There is one moment in the history of that war which has for Wallace an almost religious meaning. “When it was about over, they captured Jefferson Davis down in Georgia and put him in jail, and one day several Union troops come around to clap him up in chains and manacles. He was sick and nearly starved to death by then, and old, but he told 'em he wadn't lettin' nobody put chains on him, he had been the president of a country, and that country might be beat now, and they might have him in jail, but he would not allow them to put him in chains. They grabbed him, and he started fightin'-that old man, weak as he was. It took a bunch of 'em to hold him long enough to get it done, and when they turned him loose again, he was still goin', still fightin'…”
It has not mattered to most Alabamians that in his series of confrontations with the federal government Wallace has met with consistent failure. What matters is that he fought, and continues to fight. He answers the romance of defeat. That role has been one of Wallace's central political inspirations: he seems personally to lust for chains. As the University of Alabama crisis approached in 1963, he proposed to a group of legislators in his office, “By God, you watch now, they gonna send federal troops all over this state. We gonna be under military occupation…”

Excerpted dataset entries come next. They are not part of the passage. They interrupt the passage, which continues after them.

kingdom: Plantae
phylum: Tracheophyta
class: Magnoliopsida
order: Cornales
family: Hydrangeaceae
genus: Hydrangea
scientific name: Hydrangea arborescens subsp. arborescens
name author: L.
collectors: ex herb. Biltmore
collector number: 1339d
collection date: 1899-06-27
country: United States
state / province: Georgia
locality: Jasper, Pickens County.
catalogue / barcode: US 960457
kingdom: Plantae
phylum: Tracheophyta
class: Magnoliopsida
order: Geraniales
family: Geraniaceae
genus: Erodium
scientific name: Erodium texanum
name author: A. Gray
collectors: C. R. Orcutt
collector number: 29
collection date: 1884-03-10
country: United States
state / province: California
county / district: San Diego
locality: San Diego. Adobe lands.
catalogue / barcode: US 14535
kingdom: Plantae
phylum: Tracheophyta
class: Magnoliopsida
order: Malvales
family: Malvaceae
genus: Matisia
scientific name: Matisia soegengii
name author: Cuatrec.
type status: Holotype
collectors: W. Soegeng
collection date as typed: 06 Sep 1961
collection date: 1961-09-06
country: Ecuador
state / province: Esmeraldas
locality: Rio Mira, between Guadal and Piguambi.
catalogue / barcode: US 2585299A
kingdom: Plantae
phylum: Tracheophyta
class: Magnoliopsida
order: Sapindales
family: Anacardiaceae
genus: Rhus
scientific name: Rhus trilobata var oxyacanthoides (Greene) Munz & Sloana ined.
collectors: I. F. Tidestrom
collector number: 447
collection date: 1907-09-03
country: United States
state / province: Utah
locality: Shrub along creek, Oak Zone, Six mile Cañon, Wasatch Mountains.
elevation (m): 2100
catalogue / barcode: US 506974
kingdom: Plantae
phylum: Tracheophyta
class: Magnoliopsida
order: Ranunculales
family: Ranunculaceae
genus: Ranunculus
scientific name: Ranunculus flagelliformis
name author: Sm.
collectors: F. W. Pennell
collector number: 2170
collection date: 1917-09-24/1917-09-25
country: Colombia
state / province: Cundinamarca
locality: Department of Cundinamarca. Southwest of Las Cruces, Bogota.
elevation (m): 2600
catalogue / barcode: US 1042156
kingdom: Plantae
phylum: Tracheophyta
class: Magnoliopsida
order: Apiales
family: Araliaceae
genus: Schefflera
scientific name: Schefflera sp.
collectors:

While Wallace regarded President John Kennedy with a certain measure of awe, his attitude toward Robert Kennedy, then the Attorney General, was one of bristling suspicion. When Bob Kennedy tried to contact Wallace at the governor's mansion one evening shortly before the University of Alabama confrontation, Ralph Adams, Wallace's old campus crony, happened to answer the phone. Wallace told Adams to inform Kennedy he didn't want to talk to him. “So I told Kennedy the governor was unavailable,” says Adams. “Kennedy kept saying, 'I don't see why he won't talk to me,' and Wallace-he was standing just a few feet away from me-kept whispering, 'Adams, just tell him I plain don't want to talk to him.